Un récit pédagogique pour tous

Le postulat de l’ouvrage est simple : un fils questionne son historienne de mère sur une inscription « Vive la commune de Paris », qu’il a observée près de chez lui. Elle décide alors de répondre à ses questions avec pour objectif de « lui expliquer […], ce qui s’était passé, quand, comment, avec qui et pourquoi ce moment de l’histoire […] avait une résonnance pour nous tous ». 150 ans après, les souvenirs de cet événement resurgissent, en effet, régulièrement dans l’actualité, lors des manifestations notamment. L’idée de Laure Godineau est donc de faire parler ce fils et de partir de ses interrogations et réactions pour dérouler l’histoire de cet épisode, « dernière révolution avant la République », selon un fil narratif allant du contexte des débuts de l’année 1871 jusqu’à la répression et ses impacts. L’intérêt majeur de cet ouvrage réside dans sa mise en page et sa typologie – certaines questions ou parties du récit sont mises en évidence – mais aussi et surtout par la richesse de ses illustrations de natures différentes (tableaux, affiches, photographies ou étonnants photomontages), commentées longuement, qui appuient les explications et parfois les supplantent, occupant des pages ou doubles-pages entières.

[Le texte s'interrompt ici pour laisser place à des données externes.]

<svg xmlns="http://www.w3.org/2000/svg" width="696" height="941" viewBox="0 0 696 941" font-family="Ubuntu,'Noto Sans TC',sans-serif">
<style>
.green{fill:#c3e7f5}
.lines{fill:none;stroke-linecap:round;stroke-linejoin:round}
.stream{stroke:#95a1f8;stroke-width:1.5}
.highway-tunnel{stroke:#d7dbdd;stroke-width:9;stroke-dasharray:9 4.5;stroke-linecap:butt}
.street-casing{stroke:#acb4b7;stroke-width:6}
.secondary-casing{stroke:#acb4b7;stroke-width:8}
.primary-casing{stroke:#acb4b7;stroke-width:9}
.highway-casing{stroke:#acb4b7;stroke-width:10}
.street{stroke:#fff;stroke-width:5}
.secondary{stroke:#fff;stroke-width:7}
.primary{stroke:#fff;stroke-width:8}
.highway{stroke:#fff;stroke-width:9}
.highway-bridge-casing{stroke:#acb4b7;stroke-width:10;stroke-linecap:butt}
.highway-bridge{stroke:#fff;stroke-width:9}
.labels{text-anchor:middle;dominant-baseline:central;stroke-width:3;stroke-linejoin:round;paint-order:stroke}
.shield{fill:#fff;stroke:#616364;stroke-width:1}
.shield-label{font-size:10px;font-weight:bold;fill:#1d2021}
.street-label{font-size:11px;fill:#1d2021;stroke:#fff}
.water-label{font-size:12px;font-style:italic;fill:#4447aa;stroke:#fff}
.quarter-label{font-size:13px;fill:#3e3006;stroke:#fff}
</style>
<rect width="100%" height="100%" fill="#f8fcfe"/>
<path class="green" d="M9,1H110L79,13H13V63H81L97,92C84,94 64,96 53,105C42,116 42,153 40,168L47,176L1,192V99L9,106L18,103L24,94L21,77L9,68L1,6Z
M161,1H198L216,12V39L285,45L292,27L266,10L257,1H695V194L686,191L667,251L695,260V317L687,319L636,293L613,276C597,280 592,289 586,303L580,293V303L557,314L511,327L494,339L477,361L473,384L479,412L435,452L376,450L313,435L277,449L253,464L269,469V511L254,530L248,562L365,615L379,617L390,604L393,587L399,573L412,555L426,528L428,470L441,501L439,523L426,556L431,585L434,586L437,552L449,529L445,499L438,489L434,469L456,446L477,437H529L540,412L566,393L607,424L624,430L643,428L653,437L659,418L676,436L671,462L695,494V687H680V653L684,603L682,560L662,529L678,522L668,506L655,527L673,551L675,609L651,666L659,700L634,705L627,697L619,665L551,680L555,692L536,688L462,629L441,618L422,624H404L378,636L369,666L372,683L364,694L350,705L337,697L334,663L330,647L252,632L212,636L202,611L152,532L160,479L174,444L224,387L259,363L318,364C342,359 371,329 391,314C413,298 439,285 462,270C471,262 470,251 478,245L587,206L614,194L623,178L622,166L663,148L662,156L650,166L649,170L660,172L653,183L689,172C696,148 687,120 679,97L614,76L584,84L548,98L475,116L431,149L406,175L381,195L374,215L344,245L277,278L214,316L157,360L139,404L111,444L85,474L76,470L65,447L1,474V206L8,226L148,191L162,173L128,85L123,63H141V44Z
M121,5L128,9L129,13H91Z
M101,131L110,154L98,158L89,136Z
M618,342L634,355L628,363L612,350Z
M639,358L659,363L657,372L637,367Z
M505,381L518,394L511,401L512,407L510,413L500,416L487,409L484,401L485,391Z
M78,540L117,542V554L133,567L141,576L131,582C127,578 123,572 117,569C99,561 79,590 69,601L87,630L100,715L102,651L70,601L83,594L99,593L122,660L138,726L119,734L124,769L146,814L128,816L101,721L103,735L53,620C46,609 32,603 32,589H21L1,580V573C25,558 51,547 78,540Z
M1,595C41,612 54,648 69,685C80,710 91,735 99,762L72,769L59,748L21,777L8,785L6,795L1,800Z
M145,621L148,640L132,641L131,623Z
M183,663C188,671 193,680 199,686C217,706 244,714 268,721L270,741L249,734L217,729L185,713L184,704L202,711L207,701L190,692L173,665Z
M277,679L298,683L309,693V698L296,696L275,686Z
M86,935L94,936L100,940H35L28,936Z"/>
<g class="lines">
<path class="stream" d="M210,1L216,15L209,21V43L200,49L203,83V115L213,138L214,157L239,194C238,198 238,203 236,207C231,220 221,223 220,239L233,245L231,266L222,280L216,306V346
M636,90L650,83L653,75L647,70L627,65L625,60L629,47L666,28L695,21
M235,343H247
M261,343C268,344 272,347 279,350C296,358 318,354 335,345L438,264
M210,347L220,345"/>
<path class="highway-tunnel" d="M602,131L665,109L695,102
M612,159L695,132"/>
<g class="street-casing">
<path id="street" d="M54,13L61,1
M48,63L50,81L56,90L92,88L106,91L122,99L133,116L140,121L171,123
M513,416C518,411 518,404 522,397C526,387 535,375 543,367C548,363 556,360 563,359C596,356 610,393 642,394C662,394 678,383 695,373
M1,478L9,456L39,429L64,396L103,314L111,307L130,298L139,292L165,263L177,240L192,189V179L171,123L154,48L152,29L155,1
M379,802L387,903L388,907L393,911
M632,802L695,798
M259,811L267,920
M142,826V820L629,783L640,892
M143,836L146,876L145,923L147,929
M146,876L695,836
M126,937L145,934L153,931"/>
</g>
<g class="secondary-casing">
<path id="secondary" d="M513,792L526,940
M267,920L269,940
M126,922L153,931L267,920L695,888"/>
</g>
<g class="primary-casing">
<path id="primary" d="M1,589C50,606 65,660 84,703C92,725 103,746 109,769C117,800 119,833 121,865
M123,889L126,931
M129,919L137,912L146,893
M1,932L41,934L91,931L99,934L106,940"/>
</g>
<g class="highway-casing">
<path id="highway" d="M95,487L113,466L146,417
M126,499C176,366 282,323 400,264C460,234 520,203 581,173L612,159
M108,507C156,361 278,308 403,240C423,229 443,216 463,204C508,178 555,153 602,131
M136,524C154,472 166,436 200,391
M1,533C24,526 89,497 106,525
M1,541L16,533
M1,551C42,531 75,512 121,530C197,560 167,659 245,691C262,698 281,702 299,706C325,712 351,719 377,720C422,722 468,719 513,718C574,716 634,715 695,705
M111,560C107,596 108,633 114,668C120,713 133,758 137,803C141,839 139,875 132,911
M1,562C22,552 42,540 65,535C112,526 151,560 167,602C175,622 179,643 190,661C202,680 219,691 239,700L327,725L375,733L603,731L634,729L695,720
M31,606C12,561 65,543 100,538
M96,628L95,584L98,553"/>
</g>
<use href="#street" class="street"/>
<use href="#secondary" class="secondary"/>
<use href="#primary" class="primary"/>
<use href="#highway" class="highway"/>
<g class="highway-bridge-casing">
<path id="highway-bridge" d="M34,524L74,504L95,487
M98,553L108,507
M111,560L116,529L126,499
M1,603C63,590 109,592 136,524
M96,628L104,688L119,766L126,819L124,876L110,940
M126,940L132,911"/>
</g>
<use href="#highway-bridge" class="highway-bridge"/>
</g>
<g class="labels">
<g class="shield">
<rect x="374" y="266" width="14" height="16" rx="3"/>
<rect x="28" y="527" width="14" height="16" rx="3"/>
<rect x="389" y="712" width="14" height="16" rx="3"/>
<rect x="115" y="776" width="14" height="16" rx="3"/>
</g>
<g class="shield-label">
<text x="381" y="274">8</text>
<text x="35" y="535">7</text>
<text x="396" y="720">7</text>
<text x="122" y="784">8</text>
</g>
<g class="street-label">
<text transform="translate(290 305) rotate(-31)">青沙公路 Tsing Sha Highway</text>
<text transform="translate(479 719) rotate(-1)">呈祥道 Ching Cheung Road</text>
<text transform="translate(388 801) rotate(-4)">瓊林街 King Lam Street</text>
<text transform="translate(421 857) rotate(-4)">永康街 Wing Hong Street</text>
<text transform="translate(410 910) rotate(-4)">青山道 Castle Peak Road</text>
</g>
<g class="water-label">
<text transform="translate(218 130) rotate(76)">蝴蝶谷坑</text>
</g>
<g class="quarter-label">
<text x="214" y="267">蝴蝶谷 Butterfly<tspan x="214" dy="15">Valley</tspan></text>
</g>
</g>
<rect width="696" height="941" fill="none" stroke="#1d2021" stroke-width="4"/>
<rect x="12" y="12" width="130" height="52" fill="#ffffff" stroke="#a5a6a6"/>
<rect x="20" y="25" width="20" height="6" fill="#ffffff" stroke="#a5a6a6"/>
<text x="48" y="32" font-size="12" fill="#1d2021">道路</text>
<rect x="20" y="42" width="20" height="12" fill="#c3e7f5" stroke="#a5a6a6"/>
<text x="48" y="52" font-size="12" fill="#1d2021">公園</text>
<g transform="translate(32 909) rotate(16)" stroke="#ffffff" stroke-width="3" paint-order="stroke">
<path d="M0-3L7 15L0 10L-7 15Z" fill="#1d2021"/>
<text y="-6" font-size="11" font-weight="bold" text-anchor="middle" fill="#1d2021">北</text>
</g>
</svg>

Le contexte est détaillé : on comprend alors comment, le 18 mars 1871, une partie de la population parisienne, qui s’oppose à la reprise par le gouvernement des canons de Montmartre, s’insurge et installe des barricades. Une photographie de la barricade de la rue des Amandiers montre cette « arme et symbole de la révolte » qui rappelle les révolutions de 1830 ou 1848, encore très vives dans les mémoires collectives. En cette « année terrible », marquée par la défaite, puis par l’occupation des troupes allemandes, la jeune République se divise sur la marche à suivre et les négociations de paix. Le livre illustre ces prolégomènes par plusieurs tableaux exposant la victoire allemande, qui conduit à la proclamation à Versailles du IIe Reich le 18 janvier 1871, jour de l’armistice. Celui-ci est perçu par une partie de la population comme une humiliation et de nombreux quartiers parisiens organisent alors des comités : la scission entre Paris et Versailles est imagée par une gravure opposant un Thiers en Roi-Soleil face à une Marianne en drapé rouge. Puis, après la prise de l’Hôtel de ville le 18 mars et l’organisation d’élections municipales le 26, la Commune voit officiellement le jour le 28 : « le terme de Commune est choisi dès les premières séances […] ce choix a une signification révolutionnaire » explique Laure Godineau. Ainsi, l’auteure montre, à l’aide de photographies et de tableaux, les causes nombreuses de la Commune et rappelle, en historienne, que toutes jouent un rôle dans le déroulé des événements : « privilégier une cause parmi d’autres, c’est déjà fournir sa propre interprétation ».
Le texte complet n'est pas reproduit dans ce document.